RAW DATA:
┄┄┄┄┄┄┄┄┄┄┄┄┄┄┄┄┄┄┄┄

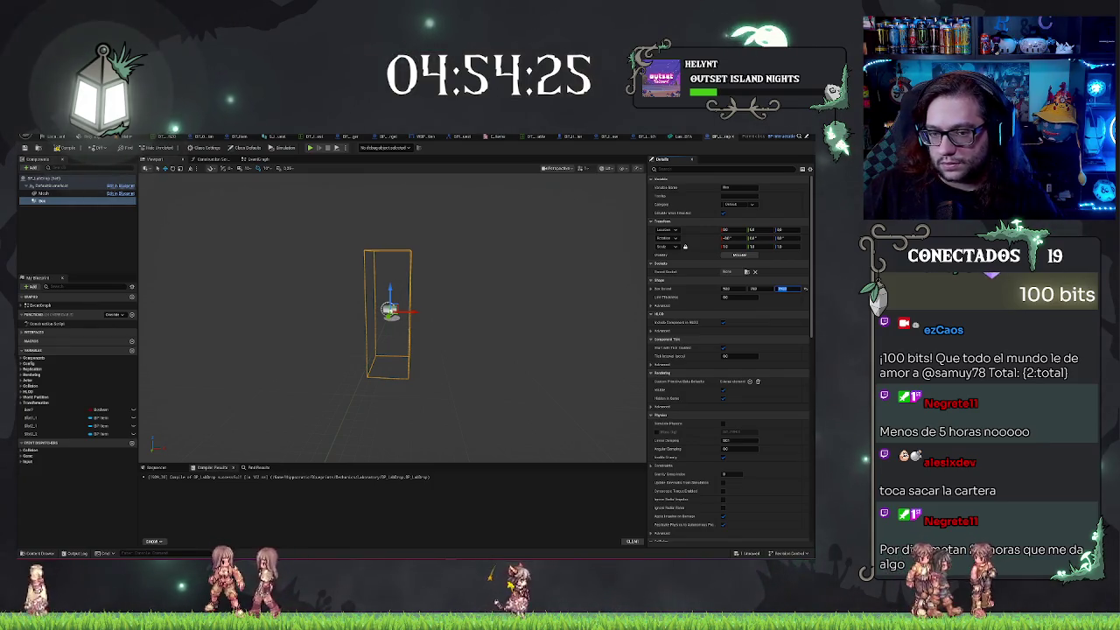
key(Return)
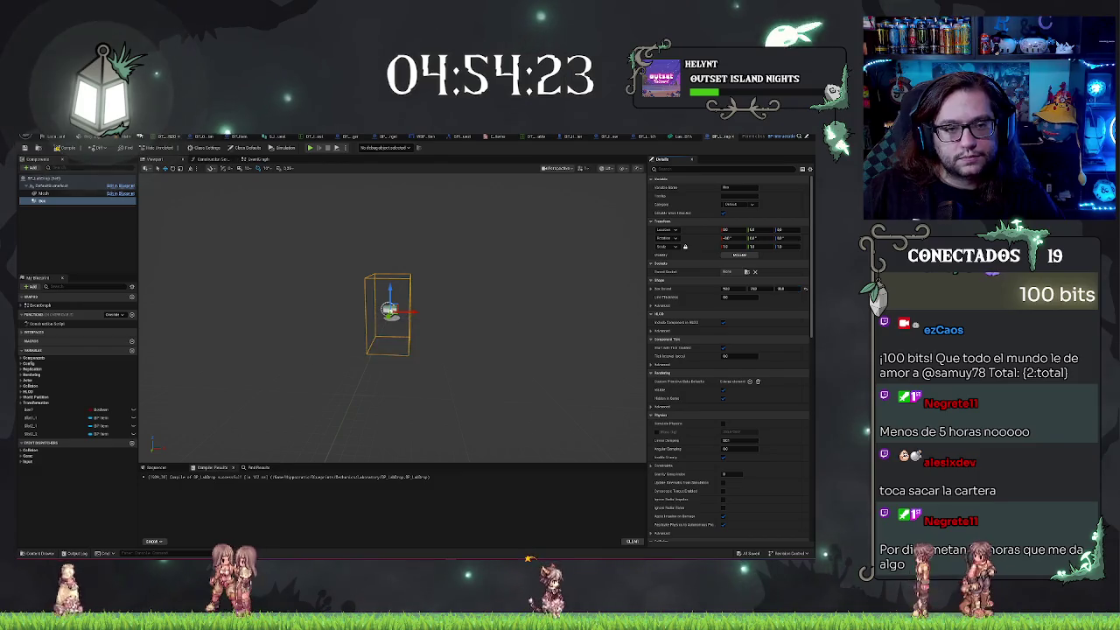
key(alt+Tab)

┄┄┄┄┄┄┄┄┄┄┄┄┄┄┄┄┄┄┄┄

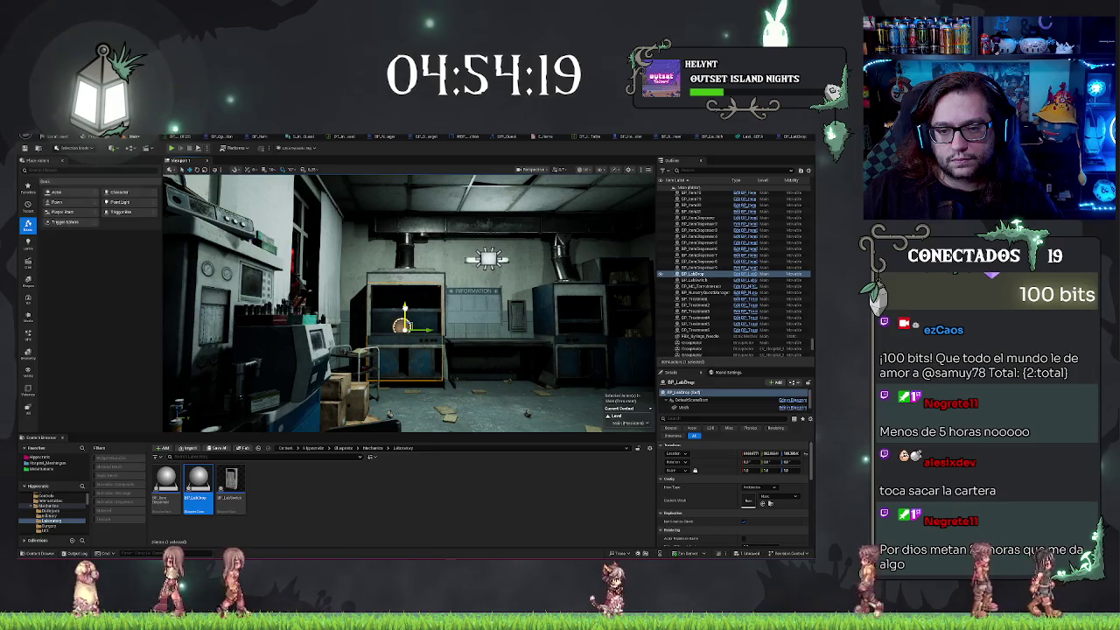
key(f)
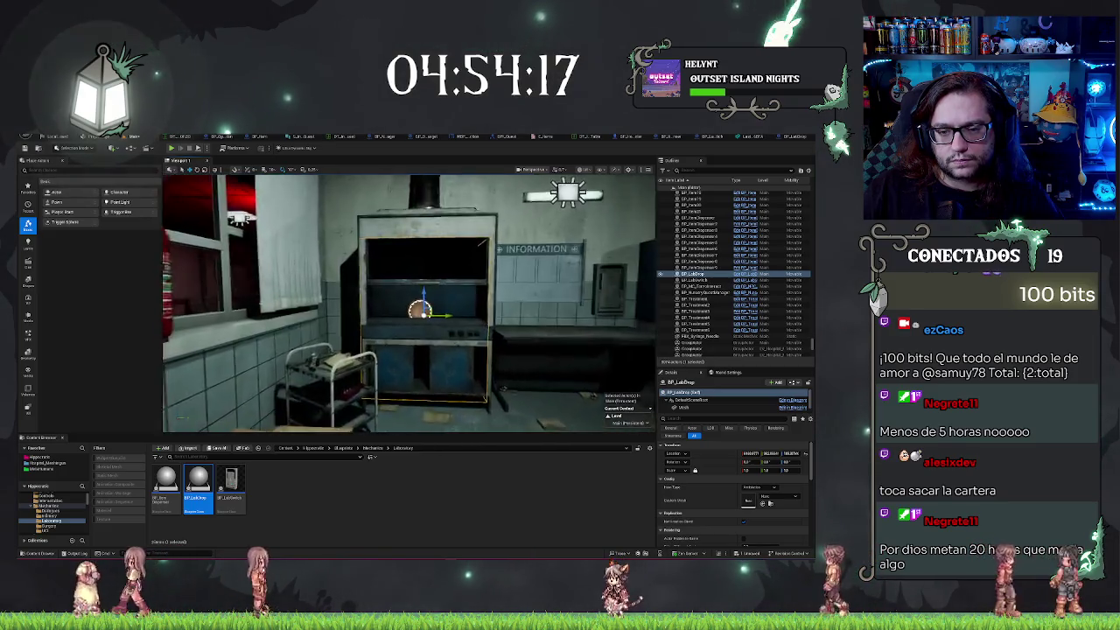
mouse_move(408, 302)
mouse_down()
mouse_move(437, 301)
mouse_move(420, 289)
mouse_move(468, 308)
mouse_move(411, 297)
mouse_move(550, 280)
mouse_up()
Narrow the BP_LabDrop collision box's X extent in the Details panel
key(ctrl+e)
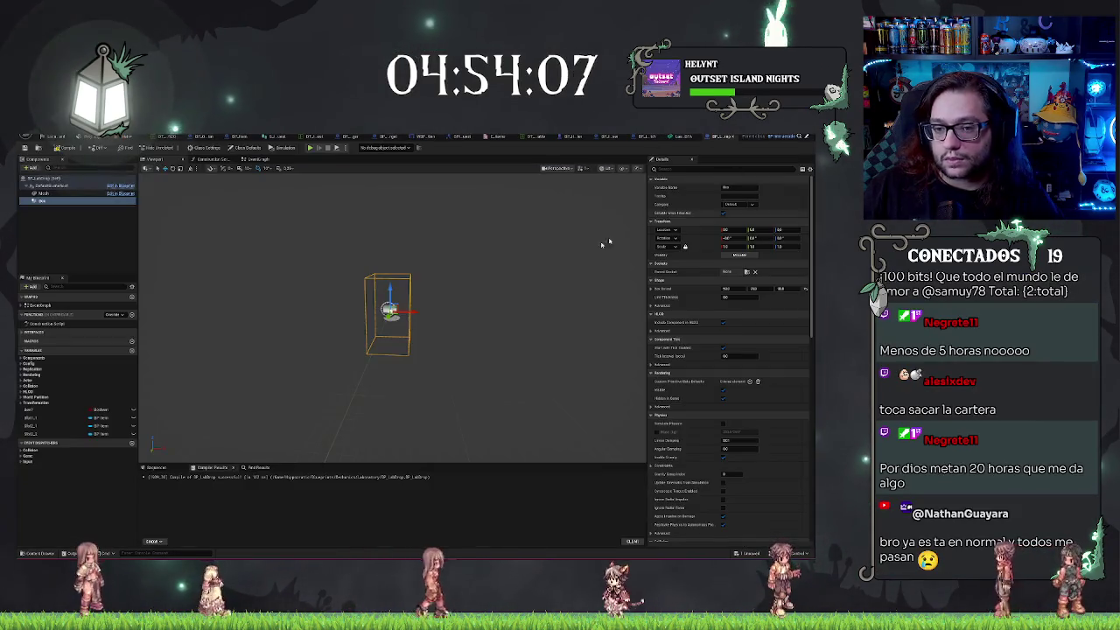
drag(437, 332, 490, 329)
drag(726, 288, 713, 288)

┄┄┄┄┄┄┄┄┄┄┄┄┄┄┄┄┄┄┄┄

WHAT YOU WILL DO:
Read through the entries, then copy every line where the string "drag" is found.

OUTPUT OF THE TASK:
drag(437, 332, 490, 329)
drag(726, 288, 713, 288)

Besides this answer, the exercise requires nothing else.